The remainder of the funding came from a variety of sources including the Kainga Whenua Loan scheme through Kiwibank and Housing New Zealand.

The Kainga Whenua Loan Scheme initiative aims to address the low rates of home ownership and access to adequate housing found among Maori in the rural areas.

After meeting set criteria, whanau can access a loan of up to $200,000 to build on collectively owned ancestral lands.

However, the journey was not without its challenges. The Motuteres struggled for nine months to find a builder willing to give them a quote for constructing a house under $150,000.

At their wit's end, they approached Habitat for Humanity Tauranga. Habitat partnered with the Moturere family, providing them with a quote and plans for their house.

Habitat for Humanity worked closely with Mr and Mrs Motutere ensuring all the necessary paperwork was completed and filed with the bank.

"Without Habitat, our dream would have stayed just that, a dream," Mrs Motutere said.

"They held my hand through the whole process, and helped me tick all those boxes, and now it is our reality."

Habitat for Humanity Tauranga was confident many more people could benefit from the Kainga Whenua loan scheme.

"This is the only way for a whanau to get a mortgage to build on collectively owned Maori land," general manager Tim Maurice said.

"I am so proud that Aaron and Tarryn have been able to access a loan with Habitat for Humanity's help, but many whanau are often not as fortunate."

He said Habitat for Humanity believed more banks need to get onboard with supporting whanau to build on their family land differently.

"Something needs to be done to address the problem because everyone deserves a decent place to live."

Habitat for Humanity is a global shelter charity with operations in over 70 countries and has been working with communities in New Zealand for over 25 years.

### [Task instructions]
Using the passage on the Kainga Whenua Loan Scheme, answer the following:
(a) What is the maximum loan whanau can access under the scheme?
(b) For how long did the Motuteres struggle to find a builder willing to quote?
(c) In how many countries does Habitat for Humanity operate?

Recorded data:
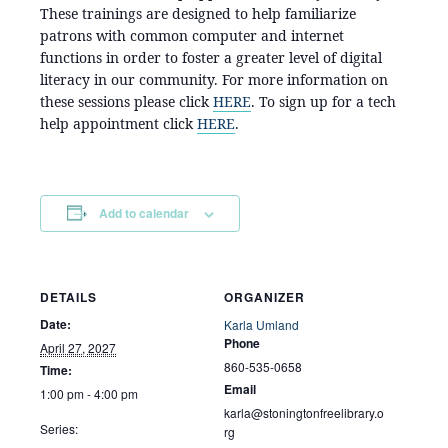
These trainings are designed to help familiarize
patrons with common computer and internet
functions in order to foster a greater level of digital
literacy in our community. For more information on
these sessions please click
HERE
. To sign up for a tech
help appointment click
HERE
.
Add to calendar
DETAILS
ORGANIZER
Date:
Karla Umland
Phone
April 27, 2027
860-535-0658
Time:
Email
1:00 pm - 4:00 pm
karla@stoningtonfreelibrary.o
Series:
rg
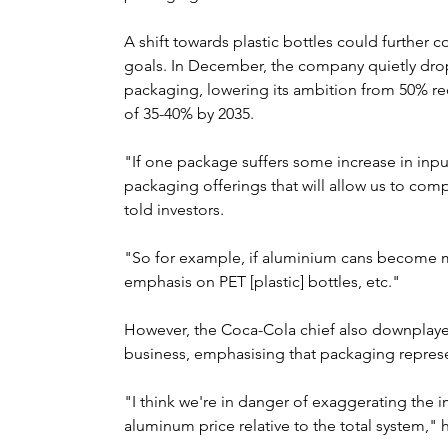
A shift towards plastic bottles could further c
goals. In December, the company quietly dropp
packaging, lowering its ambition from 50% rec
of 35-40% by 2035.
"If one package suffers some increase in inpu
packaging offerings that will allow us to comp
told investors.
"So for example, if aluminium cans become 
emphasis on PET [plastic] bottles, etc."
However, the Coca-Cola chief also downplayed 
business, emphasising that packaging represen
"I think we're in danger of exaggerating the i
aluminum price relative to the total system," h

### [Response to the task]
(a) Up to $200,000.
(b) Nine months.
(c) Over 70 countries.